Юноша внезапно осознал, что повзрослел.
В своих рыданиях Тода не заметил, как кто-то зашёл к нему.
– Выплачься, это полезно.
Молодой человек поругал себя за неосмотрительность. Ему стоит быть максимально собранным и бдительным, чтобы не упустить малейший шанс сбежать.
Келья располагала лишь одной скамьёй, поэтому вошедший присел рядом с заплаканным юношей, который старался вытереть с лица следы своей слабости.
– Какой беспорядок эмоций, маг. Среди них надежда и даже слегка больная любовь. Занятно…

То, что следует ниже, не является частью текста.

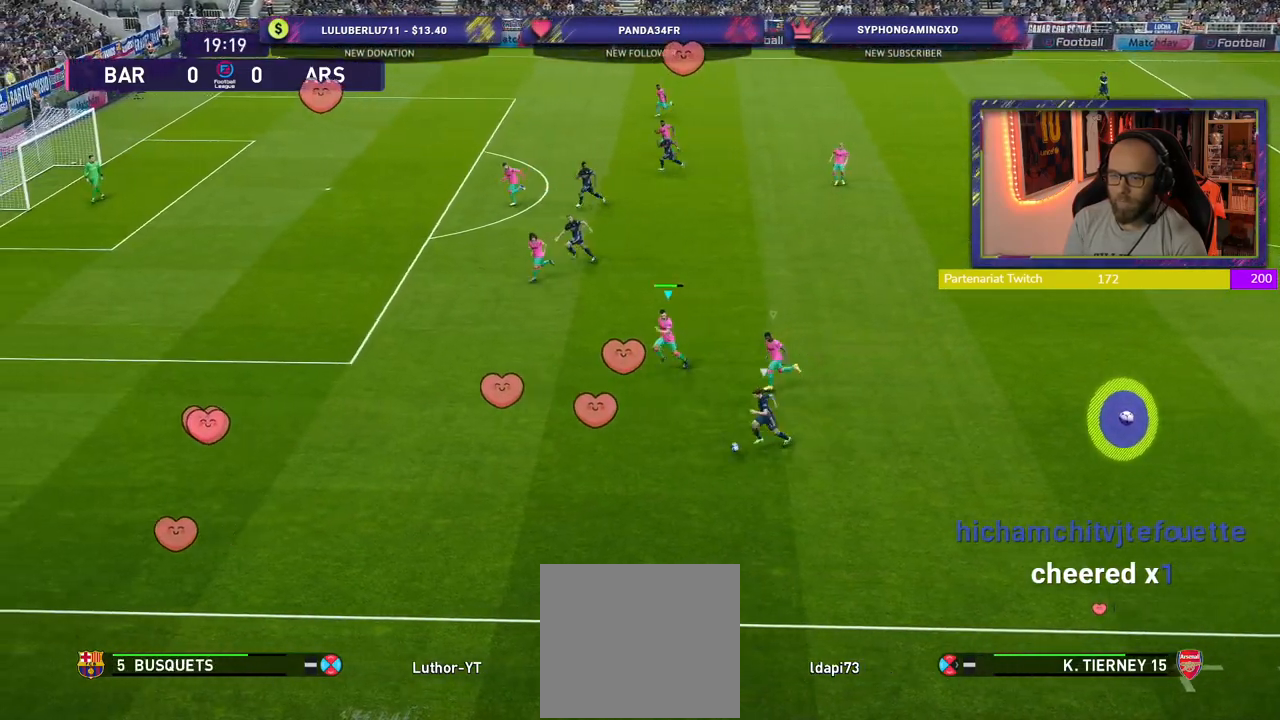
{"buttons": ["SQUARE", "R2"], "left_stick": "down-left", "right_stick": "center", "events": [[260, "L3", "up"]]}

Тода напрягся. Действительно ли это чтение фона, что бы это ни означало, или же обыкновенное чтение мыслей? Ведь рядом с ним, скорее всего, один из легендарных Восьми магов.
– Я знаю, о чём ты думаешь. Читать мысли я не умею. Это противно нашему богу. Зато я хорошо умею читать людей. И я думаю, что ты просто-напросто заблудился. Ты грешен, но лишь по неведению.
Юноша всё так же молча сидел, закрыв лицо руками.
Тут чересчур горячая ладонь легла ему на плечо.
– Ты можешь спастись, мой заблудший друг. Я, Верховный Отец, Глас Единого, могу спасти тебя, – его голос набирал высоту и мощь. Тода не смог не посмотреть на обладателя столь глубокого и обволакивающего голоса. Ему даже захотелось спастись.
Старик с добром смотрел ему в глаза. Видимо, он знал, что на него посмотрят.
– Ты полон страхов, сомнений, твои цели бренны и пусты… Я дам тебе ясный путь без тяжёлой ноши. Тебе лишь надо отказаться от греха и последовать за мной, последовать к Единому. Пойдёшь ли ты к Единому богу?
И тут Тода рассмеялся, громко, во весь голос, что даже его самого удивило и ужаснуло. Но он ничего не смог с собой поделать. Чувствуя лёгкую панику, юноша продолжал исторгать из себя смех. Виной всему была излюбленная фраза Мелика, прозвучавшая столь высокопарно из уст этого фанатичного старика. «А не пошли бы вы к Единому?!»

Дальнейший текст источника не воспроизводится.